If you bake it and post it on Instagram, please tag me as @foodgeek.dk, so I can see it. That would make me very happy.
Ad links! The links for equipment and ingredients in this recipe are affiliate links, which means I will receive a commission if you purchase the product.
Sourdough Sandwich Bread
Ingredients
Dough
- 900 g all-purpose flour
- 60 g cane sugar
- 20 g salt
- 150 g sourdough starter fed and grown to its peak
- 100 g butter melted
- 400 g water
- 200 g milk
Instructions
Mix the dough and bulk fermentation
- Add bread flour, cane sugar, and salt to a medium bowl. Mix it up.
- Add the melted butter to the water and stir it, then add the milk. Add the starter to the flour and then the liquids.
- Mix the dough using your hands. Then add the dough to a medium cambro container, cover it and mark where it will have grown 25%.
- Put the dough somewhere warm and let it grow 25%. Don't go by time; go by growth.
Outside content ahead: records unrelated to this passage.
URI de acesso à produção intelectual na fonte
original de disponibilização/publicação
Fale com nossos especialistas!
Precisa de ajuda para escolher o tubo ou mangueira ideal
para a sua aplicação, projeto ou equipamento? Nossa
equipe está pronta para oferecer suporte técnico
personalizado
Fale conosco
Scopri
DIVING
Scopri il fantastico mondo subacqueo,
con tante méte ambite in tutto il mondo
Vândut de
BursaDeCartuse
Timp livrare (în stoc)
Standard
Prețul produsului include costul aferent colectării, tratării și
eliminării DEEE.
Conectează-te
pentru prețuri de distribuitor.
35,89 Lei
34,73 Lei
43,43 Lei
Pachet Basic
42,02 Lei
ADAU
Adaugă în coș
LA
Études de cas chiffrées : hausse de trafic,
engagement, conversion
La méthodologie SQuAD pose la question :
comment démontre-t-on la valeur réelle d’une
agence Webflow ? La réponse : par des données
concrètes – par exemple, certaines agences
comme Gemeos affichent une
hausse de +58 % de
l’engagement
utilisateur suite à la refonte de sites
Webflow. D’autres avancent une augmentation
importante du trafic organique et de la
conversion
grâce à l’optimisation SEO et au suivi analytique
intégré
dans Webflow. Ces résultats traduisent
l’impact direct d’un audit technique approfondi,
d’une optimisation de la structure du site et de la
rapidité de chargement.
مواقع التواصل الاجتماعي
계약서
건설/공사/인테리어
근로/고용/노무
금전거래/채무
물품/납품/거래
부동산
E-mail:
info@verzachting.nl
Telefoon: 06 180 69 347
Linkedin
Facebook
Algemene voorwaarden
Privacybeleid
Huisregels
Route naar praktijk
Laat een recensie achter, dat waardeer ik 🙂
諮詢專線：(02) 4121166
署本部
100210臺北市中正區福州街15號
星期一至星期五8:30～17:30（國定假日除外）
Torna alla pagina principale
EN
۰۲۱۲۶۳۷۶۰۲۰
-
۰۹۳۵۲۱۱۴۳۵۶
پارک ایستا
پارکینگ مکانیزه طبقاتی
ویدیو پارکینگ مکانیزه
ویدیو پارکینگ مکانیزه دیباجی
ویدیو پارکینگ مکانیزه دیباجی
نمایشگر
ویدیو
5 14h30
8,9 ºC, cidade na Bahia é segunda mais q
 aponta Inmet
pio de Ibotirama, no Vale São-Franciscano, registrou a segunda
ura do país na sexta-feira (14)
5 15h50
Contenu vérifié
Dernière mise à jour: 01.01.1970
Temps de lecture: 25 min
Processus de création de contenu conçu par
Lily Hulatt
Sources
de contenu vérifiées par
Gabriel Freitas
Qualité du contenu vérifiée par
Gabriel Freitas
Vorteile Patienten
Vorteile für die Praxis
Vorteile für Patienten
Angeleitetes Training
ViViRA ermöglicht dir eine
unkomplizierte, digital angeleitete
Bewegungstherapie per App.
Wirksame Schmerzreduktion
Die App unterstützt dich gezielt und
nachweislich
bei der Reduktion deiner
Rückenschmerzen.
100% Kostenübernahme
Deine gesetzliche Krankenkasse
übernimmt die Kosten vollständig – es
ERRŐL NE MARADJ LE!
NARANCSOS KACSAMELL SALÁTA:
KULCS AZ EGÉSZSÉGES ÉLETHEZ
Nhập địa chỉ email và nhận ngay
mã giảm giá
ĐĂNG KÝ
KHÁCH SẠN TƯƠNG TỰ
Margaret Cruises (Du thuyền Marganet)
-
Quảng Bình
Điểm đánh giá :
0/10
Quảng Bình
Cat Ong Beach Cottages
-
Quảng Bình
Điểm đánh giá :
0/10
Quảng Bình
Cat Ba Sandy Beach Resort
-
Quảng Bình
In my proofer set to 30°C/86°F, it took about 3 hours.
Divide and preshape
- Then grab the dough and put it on your unfloured kitchen counter.
- Divide it into two equally sized pieces and shape each piece into a ball using your bench scraper.
Final shape
- Spray two bread tins with non-stick spray. Lightly flour your counter and flip a dough ball onto the flour.
- Degas the dough and tease it out into a rectangle.
- Pull the bottom of the dough out and fold it up about a third. Then repeat from the left and the right side.
- Roll the dough up tightly, so the seam ends underneath the loaf. Move the loaf to the tin and repeat with the other one.
Final rise
- Then let the dough ferment until it grows about 50-75%. In an appropirately sized Pullman, you are looking for it to be about 1 inch/2.5 cm from the top.
- When you see the dough is almost ready, heat your oven to 220°C/425°F.
- If you bake the bread without a lid, you should glaze the bread with an egg yolk mixed with one tablespoon of milk.
Bake the loaves
- Add the bread to the oven and bake for about 35 minutes. Then turn down the temperature to 190°C/375°F. If baking covered you should remove the lid.
- Bake for another 10-15 minutes until the bread registers 99°C/210°F on a probe thermometer. Then take it out of the oven and let it cool completely on a wire rack.